Even so, the granting of such authorization is not yet the end of the road. WTO sanctions were not designed to replace, but rather stimulate, the implementation of WTO rulings. Therefore, the Cotton Case would only be properly concluded if Brazil managed to induce the USA to bring its illegal measures into conformity (i.e., eliminate the illegal subsidies), by exercising – or threatening to exercise – its right to retaliate. WTO sanctions generally consist of the raising of the complainant’s tariffs against the defendant’s exports within the same “sector” in which the violation was found (in this dispute, goods). In many cases, however, the penalty tends to hurt more than benefit the sanctioneer, as it affects the costs of imports, thus harming its national industries (i.e., raw materials and capital goods) and consumers (i.e., manufactured goods).

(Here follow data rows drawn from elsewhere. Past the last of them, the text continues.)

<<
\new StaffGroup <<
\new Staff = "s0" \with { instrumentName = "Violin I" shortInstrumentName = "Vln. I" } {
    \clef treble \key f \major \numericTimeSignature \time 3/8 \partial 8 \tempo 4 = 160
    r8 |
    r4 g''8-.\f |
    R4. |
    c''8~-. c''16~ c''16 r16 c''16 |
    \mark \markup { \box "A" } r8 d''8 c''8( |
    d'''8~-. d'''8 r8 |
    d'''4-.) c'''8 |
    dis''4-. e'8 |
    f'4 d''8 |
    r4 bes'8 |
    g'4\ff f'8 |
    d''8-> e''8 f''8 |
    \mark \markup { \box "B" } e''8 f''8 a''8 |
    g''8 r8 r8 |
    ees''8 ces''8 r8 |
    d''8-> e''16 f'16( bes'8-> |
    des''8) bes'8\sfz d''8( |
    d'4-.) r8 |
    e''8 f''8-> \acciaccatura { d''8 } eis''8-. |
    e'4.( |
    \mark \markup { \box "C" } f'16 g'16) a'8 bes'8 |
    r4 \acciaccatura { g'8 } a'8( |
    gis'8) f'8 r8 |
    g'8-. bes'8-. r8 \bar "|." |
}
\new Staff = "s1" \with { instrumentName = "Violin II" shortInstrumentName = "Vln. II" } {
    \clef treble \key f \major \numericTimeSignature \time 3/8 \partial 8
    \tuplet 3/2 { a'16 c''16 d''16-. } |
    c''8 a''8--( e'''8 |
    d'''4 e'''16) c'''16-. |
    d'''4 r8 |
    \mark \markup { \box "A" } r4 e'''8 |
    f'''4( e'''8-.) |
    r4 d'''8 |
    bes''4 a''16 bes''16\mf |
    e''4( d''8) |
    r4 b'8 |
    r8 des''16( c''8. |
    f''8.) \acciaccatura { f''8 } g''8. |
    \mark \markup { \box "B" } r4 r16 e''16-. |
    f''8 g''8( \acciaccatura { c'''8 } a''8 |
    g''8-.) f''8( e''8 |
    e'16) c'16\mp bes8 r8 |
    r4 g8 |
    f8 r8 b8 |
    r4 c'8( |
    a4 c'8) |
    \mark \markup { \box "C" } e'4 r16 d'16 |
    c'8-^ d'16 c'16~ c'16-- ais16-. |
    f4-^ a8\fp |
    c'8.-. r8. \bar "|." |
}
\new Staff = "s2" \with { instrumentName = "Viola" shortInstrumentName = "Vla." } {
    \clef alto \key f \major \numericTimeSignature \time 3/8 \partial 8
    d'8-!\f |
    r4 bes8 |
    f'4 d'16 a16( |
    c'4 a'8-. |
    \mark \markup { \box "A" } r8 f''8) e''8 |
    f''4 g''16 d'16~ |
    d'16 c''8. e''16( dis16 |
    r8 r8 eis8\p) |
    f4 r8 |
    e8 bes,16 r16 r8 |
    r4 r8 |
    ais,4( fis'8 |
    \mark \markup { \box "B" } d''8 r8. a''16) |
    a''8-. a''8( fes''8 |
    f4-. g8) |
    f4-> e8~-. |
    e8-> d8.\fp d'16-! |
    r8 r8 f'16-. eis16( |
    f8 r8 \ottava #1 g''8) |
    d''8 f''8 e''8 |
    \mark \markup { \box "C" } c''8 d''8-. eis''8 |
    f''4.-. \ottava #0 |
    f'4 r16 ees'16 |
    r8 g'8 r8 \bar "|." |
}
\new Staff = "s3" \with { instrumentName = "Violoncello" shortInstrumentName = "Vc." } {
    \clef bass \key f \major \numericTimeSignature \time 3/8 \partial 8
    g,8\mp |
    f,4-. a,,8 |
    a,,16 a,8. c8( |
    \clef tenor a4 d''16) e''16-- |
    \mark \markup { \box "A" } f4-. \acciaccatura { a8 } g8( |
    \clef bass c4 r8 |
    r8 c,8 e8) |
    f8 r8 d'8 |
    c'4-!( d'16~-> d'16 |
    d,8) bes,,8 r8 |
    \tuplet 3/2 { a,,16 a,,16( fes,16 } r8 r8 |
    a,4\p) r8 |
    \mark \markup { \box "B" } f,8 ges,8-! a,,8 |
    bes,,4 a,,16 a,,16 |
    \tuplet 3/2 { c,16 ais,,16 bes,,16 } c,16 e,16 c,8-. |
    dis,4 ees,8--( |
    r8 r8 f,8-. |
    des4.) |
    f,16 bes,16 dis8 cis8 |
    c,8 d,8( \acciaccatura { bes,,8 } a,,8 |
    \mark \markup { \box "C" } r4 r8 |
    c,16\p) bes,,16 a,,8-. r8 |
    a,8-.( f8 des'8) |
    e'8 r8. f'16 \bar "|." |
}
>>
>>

No wonder it is commonly said that WTO sanctions bite back. In the Cotton Case, Brazil has requested the right to impose countermeasures at an amount up to US$4 billion. However, expecting the mentioned obstacles, it has sought authorization for sanctions not only in goods, but also in other areas, such as services or intellectual property (“IP” ).

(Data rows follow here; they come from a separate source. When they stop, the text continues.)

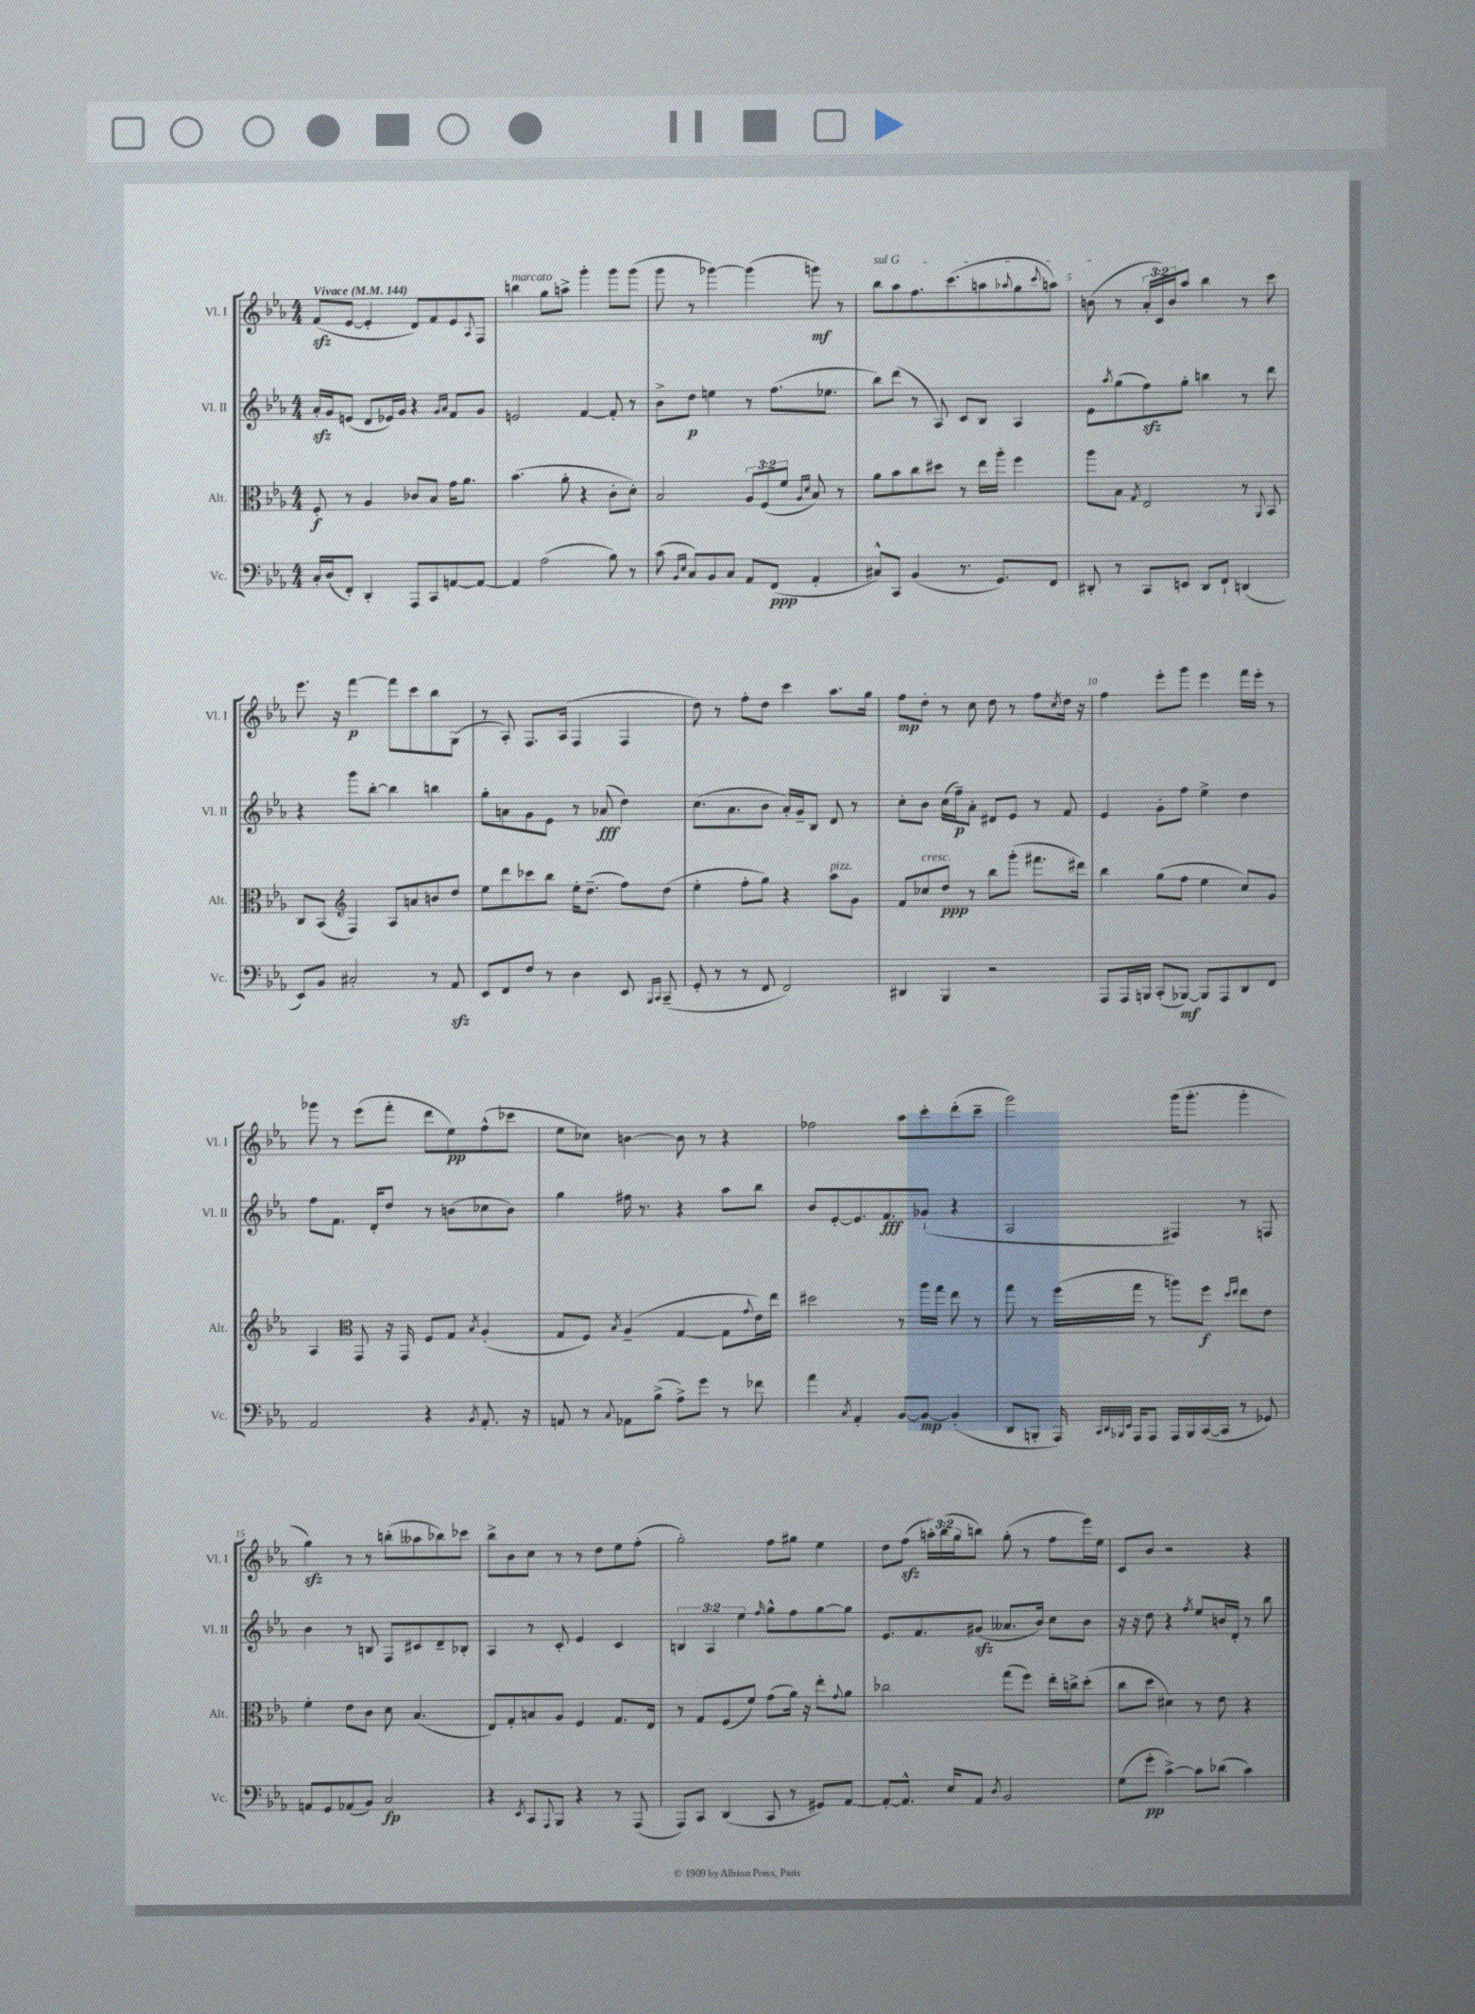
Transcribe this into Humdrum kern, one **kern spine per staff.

**kern	**kern	**kern	**kern
*staff4	*staff3	*staff2	*staff1
*clefF4	*clefC3	*clefG2	*clefG2
*k[b-e-a-]	*k[b-e-a-]	*k[b-e-a-]	*k[b-e-a-]
*M4/4	*M4/4	*M4/4	*M4/4
*MM144	*MM144	*MM144	*MM144
16C'/LL	8F'/	16a-'/LL	(8f/L
(16D/J	.	16g/J	.
8FF'/J)	8r	(8e/J	[8e-/J
4DD'/	4A-/	8d/L	4e-'/]
.	.	16e-/L)	.
.	.	16g/JJ	.
8AAA-/L	8c-/L	4r	8d/L)
8CC/	8B-/J	.	8f/
.	.	16qqg/LL	.
.	.	16qqa-/JJ	.
[8AA/	16g\LK	8f/L	8e-/
.	8.a-\J	.	.
.	.	.	8qqA-/
8AA/_J	.	8g/J	8F/J
=	=	=	=
4AA/]	(4.b-\	2e/	4bb\
(2A-\	.	.	8gg\L
.	8a-'\	.	8aa^\J
.	4r	[4f/	4ggg'\
8B-\)	8c'\L	8f'/]	8ggg\L
8r	8d'\J)	8r	(8ggg\J
=	=	=	=
(8c\	2B-/	8b-^\L	8ggg\
16qqBB-/LL	.	.	.
16qqE-/JJ	.	.	.
8C/L)	.	8dd\J	8r
8BB-/	.	4ee\	[4ggg-\)
8C/J	.	.	.
8AA-/L	12A-/L	8r	(4ggg-\]
.	(12F/	.	.
(8FF/J	.	(8.ff\L	.
.	12f/J	.	.
.	16qqA-/LL	.	.
.	16qqd/JJ	.	.
4AA-'/	8B-/)	.	8ggg\)
.	.	8.ee-\J	.
.	8r	.	8r
=	=	=	=
8C#^^/L)	8a-\L	8bb-\L)	8bb-\L
8CC/J	8b-\	(8ddd\J	8aa-\
(4BB-/	8cc\	8r	8.ff\
.	8dd#\J	8A-/)	.
.	.	.	(8.ccc\
8.r	8r	8c/L	.
.	16ee-\LL	8B-/J	8aa\
8.GG/L)	16aa-'\JJ	.	.
.	.	.	8qqaa-/
.	4ff\	4A-/	8gg\
.	.	.	8qqccc/
8FF/J	.	.	8aa\J)
=	=	=	=
8DD#'/	8aa-\L	8e-\L	(8b\
.	.	8qaa-/	.
8r	8B-\J	(8gg\	8r
.	8qG/	.	.
8CC/L	2E-/	8ff\)	24a-'/LL
.	.	.	24c/)
.	.	.	24b/J
8EE/J	.	8gg'\J	8aa-/J
8DD#/L	.	4bb\	4bb-\
8FF`/J	.	.	.
(4DD/	8r	8r	8r
.	8qqAA-/	.	.
.	8BB-/	8ddd\	8ccc\
=	=	=	=
8EE-/L)	8C/L	4r	8.eee-\
8BB-/J	(8BB-/J	.	.
.	.	.	16r
*	*clefG2	*	*
2C#'/	4F/)	8ggg\L	[4fff\
.	.	[8bb-'\J	.
.	8A-/L	4bb-\]	8fff\]L
.	8a/	.	8ccc\
8r	8b/	4bb\	8bb-\
8AA-/	8dd/J	.	(8G\J
=	=	=	=
8EE-/L	8ee-\L	8gg'\L	8r
8FF/	8ddd\	8a\	8A-'/)
8F/J	8ccc-\	8g\	8.F/L
8r	8bb-\J	8e-\J	.
.	.	.	(16A-/Jk
4D\	16ee-'\LK	8r	4F/
.	(8.dd~\J	.	.
.	.	(8a-/	.
8EE-/	8ff\L)	4dd\)	4F/
16qqBBB-/LL	.	.	.
16qqCC/JJ	.	.	.
(8CC~/	(8dd\J	.	.
=	=	=	=
8GG'/	4ee-'\	(8.cc\L	8dd\)
8r	.	.	8r
.	.	8.a-\	.
8r	8ff'\L	.	8ff'\L
8FF/	8gg\J)	8b-\J	8dd\J
2FF/)	4r	16a-'/LL)	4ccc\
.	.	16g~/J	.
.	.	8B-/J	.
.	8aa-\L	8d/	8.aa-\L
.	8g\J	8r	.
.	.	.	16gg\Jk
=	=	=	=
4DD#/	8f/L	8cc'\L	8ff\L
.	8cc-/	8b-\J	8dd'\J
4BBB-/	8dd/J	(16cc\LL	8r
.	.	16ff~\J)	.
.	8r	8a-'\J	8cc\
2r	8bb-\L	8d#/L	8dd\
.	(8ggg'\J	8e-/J	8r
.	8.fff#\L	8r	8ff\L
.	.	.	8qcc/
.	.	8f/	16dd\Jk
.	16ddd#\Jk)	.	16r
=	=	=	=
8AAA-/L	4bb-\	4e-/	4ff\
16AAA-/L	.	.	.
16BBB/JJ	.	.	.
(8CC'/L	(8gg\L	8g'\L	8eee-'\L
[8BBB-/J)	8ff\J	8ff\J	8ggg\J
8BBB-/]L	4ee-\	4ee-^\	4eee-\
8AAA-/	.	.	.
8DD/	8cc/L)	4dd\	16fff\LL
.	.	.	16eee-'\JJ
8FF/J	8g/J	.	8r
=	=	=	=
2AA-/	4A-/	8ff\L	8ggg-\
.	.	8.f\J	8r
*	*clefC3	*	*
.	8GG/	.	(8eee-\L
.	.	16d'/LK	.
.	16r	8dd/J	8fff'\J
.	16GG/	.	.
4r	8F/L	8r	8ddd\L
.	8G/J	(8b\L	8ee-\)
8qBB-/	8qB-/	.	.
8.AA-'/	(4A-'/	8cc-\	(8ff^^\
.	.	8b\J)	8ccc-\J
16r	.	.	.
=	=	=	=
8AA/	8G/L	4gg\	8ee-\L
8r	8F/J)	.	8cc-\J)
8qqC/	8qB-/	.	.
8AA-\L	(4A-~/	16ff#\	[4b\
.	.	8.r	.
(8B-^\J	.	.	.
8A-^\L)	[4G/	4r	8b\]
8g\J	.	.	8r
8r	8G\]L	8aa-\L	4r
.	8qqg/	.	.
8f-\	16e-\L)	8bb-\J	.
.	16ee-\JJ	.	.
=	=	=	=
4a-\	2dd#\	8b-/L	2ff-\
.	.	[8e-'/	.
8qC/	.	.	.
4AA-'/	.	8.e-/]	.
.	.	8.f/	.
[8BB-/L	8r	.	8aa-\L
8BB-/_J	16aa-\LL	(8g-`/J	8ccc'\
.	16gg\JJ	.	.
(4BB-'/]	8ee-\	4r	(8ddd'\
.	8r	.	8ccc~\J
=	=	=	=
8DD/L	8gg\	2A-/	2ggg\)
8BBB'/J	8r	.	.
16AAA-/)	(16ff\LL	.	.
32qqCC/LLL	.	.	.
32qqDD/	.	.	.
32qqBBB-/	.	.	.
32qqEE-/JJJ	.	.	.
16AAA-/LK	16gg\JJ	.	.
8AAA-/J	8r	.	.
16AAA-/LL	8aa\L)	4F#/)	(16ggg\LK
16BBB-/	.	.	8.ggg'\J
([16CC/	8ff\J	.	.
16CC/]JJ	.	.	.
.	16qqdd/LL	.	.
.	16qqee-/JJ	.	.
8r	8ee-\L	8r	4ggg'\
8GG-/)	8e-\J	8F/	.
=	=	=	=
8AA/L	4f'\	4b-\	4gg\)
8GG/	.	.	.
(8AA-/	8e-\L	8r	8r
8BB-/J)	8c\J	8B/	8r
2C/	8d\	8F/L	(8bb'\L
.	(4.B-/	8c#/	8aa--\
.	.	8d~/	8bb-\)
.	.	8B-'/J	8ccc-\J
=	=	=	=
4r	8E-/L)	4A-/	8bb-^\L
.	8G'/	.	8b-\
8qEE-/	.	.	.
8CC/L	8B/	8r	8cc\J
8qqAAA-/	.	.	.
8BBB-/J	8A-/J	8c'/	8r
4r	4F/	4e-/	8r
.	.	.	8dd\L
8r	8.G/L	4c/	8ee-\
(8AAA-/	.	.	(8ff'\J
.	16E-/Jk	.	.
=	=	=	=
8AAA-/L)	8r	6B/	2gg'\)
8CC/J	8G/L	.	.
.	.	6A-/	.
(4DD/	(8F/	.	.
.	.	6ee-\	.
.	8f/J)	.	.
.	.	16qqff/	.
8CC/	(8g\L	8gg^^\L	8ff\L
8r	16a-\Jk)	8ff\	8gg#\J
.	16r	.	.
8GG#/L)	8ee-'\L	[8gg\	4ee-\
.	8qqg/	.	.
[8AA-/J	8a-\J	8gg\]J	.
=	=	=	=
8AA-'/_L	2cc-\	8.e-/L	8dd\L
8.AA-^^/]J	.	.	(8ff\J
.	.	8.f/	.
.	.	.	24aa'\LL)
.	.	.	(24bb-\
16E-/LK	.	.	.
.	.	.	24gg\J
8AA-/J	.	(8g#/J	8bb\J)
8qD/	.	.	.
2BB-/	(8gg\L	8.a--/L	(8gg'\
.	8ff\J)	.	8r
.	.	16b-/Jk)	.
.	16ee-'\LL	8cc\L	8ff\L
.	16cc^\J	.	.
.	(8dd'\J	8b-\J	16eee-\L)
.	.	.	16ee-\JJ
=	=	=	=
(8G\L	8cc\L	16r	8c/L
.	.	16r	.
8g'\J	8dd\J	8dd\	8b-/J
[4c^\)	4d#\)	4r	2r
.	.	8qff/	.
8c\]L	8r	8ee-/L	.
(8d-\J	8e-\	16b/L	.
.	.	16d'/JJ	.
4c\)	4r	8r	4r
.	.	8bb-\	.
==	==	==	==
*-	*-	*-	*-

This is the concept of “cross-retaliation”, which – although rarely used – is allowed by the relevant WTO Agreement when regular retaliation is proved to be unfeasible or ineffective, and circumstances are serious enough.
The granting of the right to suspend concessions on IP could be a particularly persuasive alternative to induce USA compliance without harming Brazilian imports.
Upon the suspension of several rules in TRIPS, those affected USA IP owners could pressure Washington to abide by WTO law, strengthening the Brazilian position. Currently, there are two bills under discussion in the Brazilian Congress aimed at regulating the cross-retaliation through the suspension of obligations regarding IP. These are PL 5489/05 and PL 1893/07, respectively presented by Deputies Fernando Gabeira and Paulo Teixeira.
Brazil has also created a workgroup within the Chamber of Foreign Trade (“CAMEX”) to discuss suggestions on how to enhance such proposals.
In summary, there seems to be a long path in anticipation towards a satisfactory conclusion to the Cotton Case. The multilateral dispute settlement procedure still has a couple of stages left before WTO acknowledges Brazil’s right to impose retaliatory duties. Moreover, once this right is granted, Brazil will face thorny obstructions trying to persuade the USA to conform its subsidy policies, through either negotiation or retaliation itself. Having those difficulties in mind, cross-retaliation, especially on IP, could be seen as a light at the end of the tunnel: an encouraging contribution to the effectiveness of the system, mainly for developing countries.